TodUndUnvergänglich

Zimmer 108 (Beau Séjour) von Nathalie Basteyns und Kaat Beels für VRT

Deutscher Titel Zimmer 108
Originaltitel Beau Séjour
Produktionsland Belgien
Originalsprache (Belgisches) Niederländisch
Jahr(e) seit 2017
Produktionsunternehmen VRT, De Mensen mit Unterstützung von VAF/Mediafonds
Länge 50 Minuten
Episoden 10 in 1 Staffel
Genre Krimi-Fantasy-Serie
Regie Nathalie Basteyns, Kaat Beels
Drehbuch Bert Van Dael, Sanne Nuyens, Benjamin Sprengers, Kaat Beels, Nathalie Basteyns
Produktion Marijke Wouters, Saskia Verboven, Pieter Van Huyck
Musik Jeroen Swinnen
Kamera Anton Mertens
Erstausstrahlung 1. Januar 2017[1] auf Eén
Deutschsprachige Erstausstrahlung 2. März 2017  ARTE

 

Irgendetwas stimmt nicht, als Kato Hoeven diesen morgen aufwacht und sich vom Bett eines Hotelzimmers aufrafft. Dann findet sie sich selbst blutüberströmt und ziemlich unlebendig in der Wanne und muss sich damit abfinden: ich bin Tod!
Doch Kato fühlt sich lebendig und so zieht sie sich an und fährt nach Hause, wo sie natürlich niemand sehen kann oder doch? 
Tatsächlich wird Kato von einer Hand voll Menschen gesehen und kann mit ihnen reden, ja diese Menschen können sie sogar anfassen, aber wieso? Warum nur diese Menschen? Und wer hat sie getötet? Ist es einer der, die sie sehen können?
Kato muss es herausfinden mit oder ohne Hilfe ihrer Liebsten, denn sie hat keinerlei Erinnerung mehr an das, was passiert ist.
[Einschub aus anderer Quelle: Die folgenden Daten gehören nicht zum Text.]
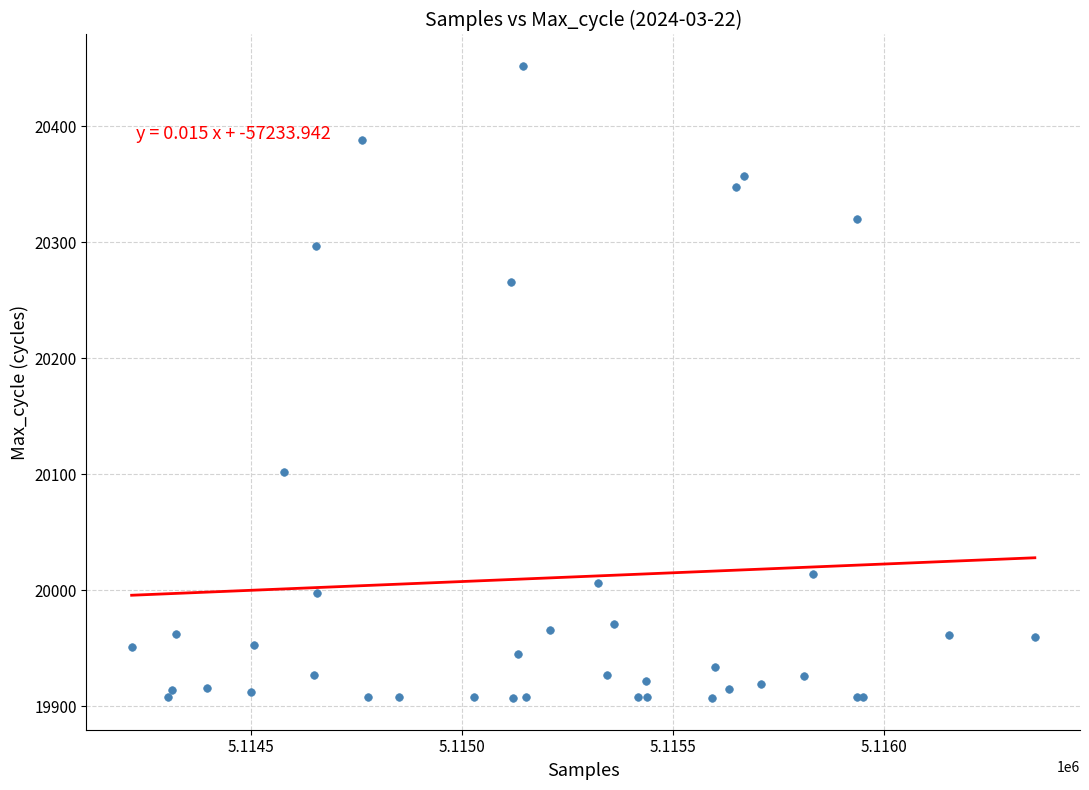

What Y value in the scatter plot is closest to 20179?

20102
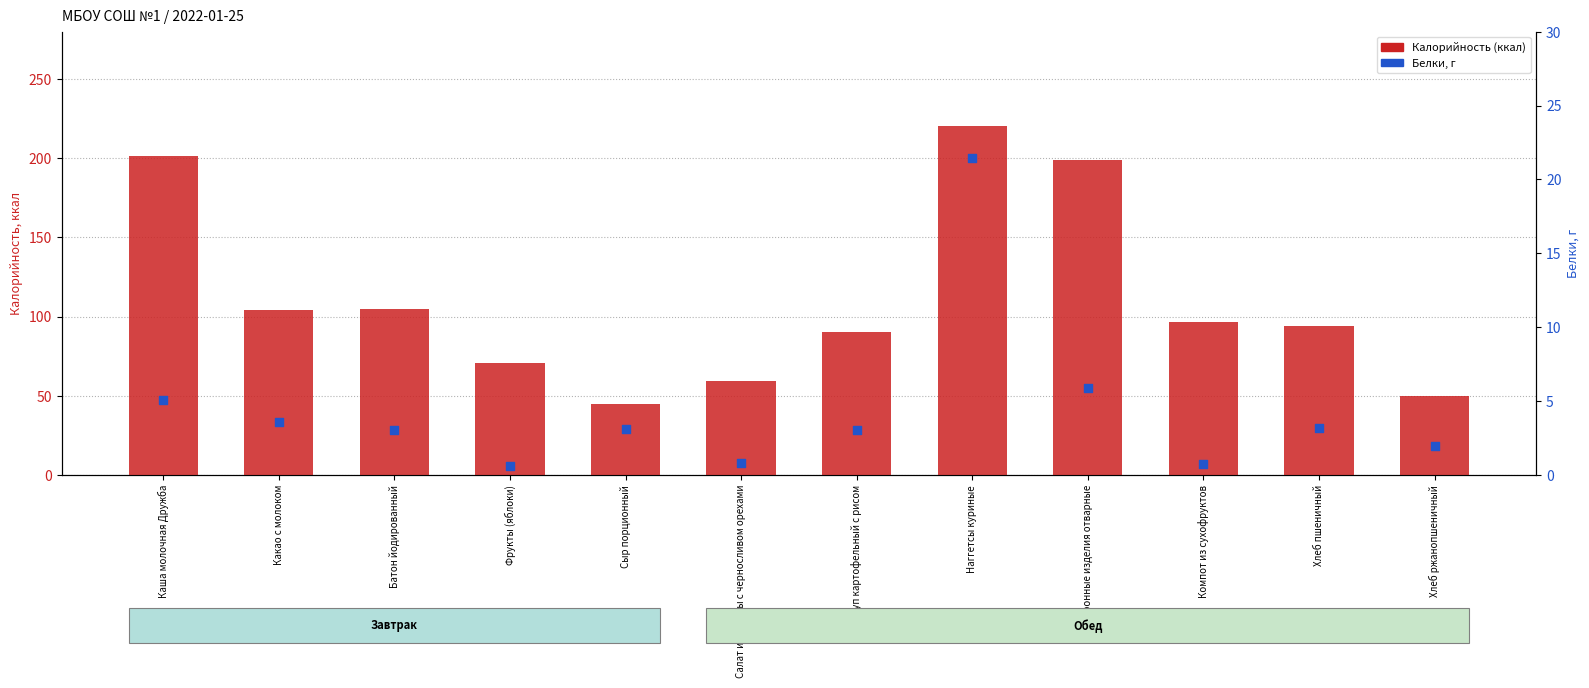

At which category is the sum across all series the highest?

Наггетсы куриные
„Zimmer 108“ ist eine Produktion des Flämischen Rundfunks, aber deswegen nicht schlecht. Im Gegenteil, schon der Vorspann ist sein Geld wert und so setzt sich die Geschichte spannend, wenn auch recht unspektakulär fort.
Die Handlung spielt in einer kleinen flämischen Dorf, in dem man nicht über dem Zaun hängen mag, mit ganz normalen Leuten und ihrem ganz alltäglichen Problemen.
Die Teenagerin Kato liebt Motocross und sie liebte den örtlichen Helden des Motocross Leon Vinken. Doch auf dem Schützenfest trennt sich Kato und benimmt sich auch sonst wie auf Droge und verschwindet irgendwann. Als sie nicht nach Hause kommt beginnt die groß angelegte Suche und man findet sie Tod in einem See. Es stellt sich nun natürlich die Frage, wer hat Kato umgebracht, eine Sache, die sie selbst auch beschäftigt, denn sie schwirrt noch munter als Geist durch die Gegend und beginnt in ihrem Fall zu ermitteln. Dabei kann sie von einigen im Dorf gesehen und als ganz normaler Mensch angefasst werden. Darunter sind ihr Vater, ihre Freundin, ihre Stiefschwester und sogar der Polizeichef. Doch was das zu bedeuten hat liegt im Dunkeln und nicht jeder möchte Kato helfen, im Gegenteil, sie wird fleißig sabotiert und muss zudem mit ansehen wie ihre Stiefschwester fröhlich in ihren Sachen kramt und sich ohne Trauerpause an ihren Ex ranmacht.
Und wie das nun mal in Belgiern so ist, gibt es keine unschuldigen Menschen im Dorf. Ob es Drogen, Korruption oder Diebstahl ist, Kato muss viele Hürden nehmen, um ans Ziel zu gelangen und versucht so gut es ihr möglich ist die Ermittlungen der beiden Damen der Bundespolizei Tongeren zu unterstützen.
Mir persönlich hat an der Serie viel gefallen. Angefangen bei den Darstellern, die ich gut fand, bis hin zur Geschichte. Ein kleines echt ödes Dörfchen, jeder kennt jeden, es wird gequatscht, es gibt Eifersüchteleien und der nicht gerade Reichtum der belgischen Landbevölkerung führt auch schon mal dazu, dass der oder die unscheinbare Person für die größeren Gauner Drogen kocht oder vertickt. Es gibt Probleme, Psychosen und wie wir erfahren werden mehr als einen Mord.
„Zimmer 108“ ist wirklich keine Serie, die mit einem großem Budget oder Spezialeffekten glänzt, man merkt ihr die Fernsehproduktion durchaus auch an, aber insgesamt ist es eine sympathische und spannende Sache, die mir Spaß gemacht hat, trotz aller Tristesse.
„Zimmer 108“ lief in Deutschland erstmalig auf Arte.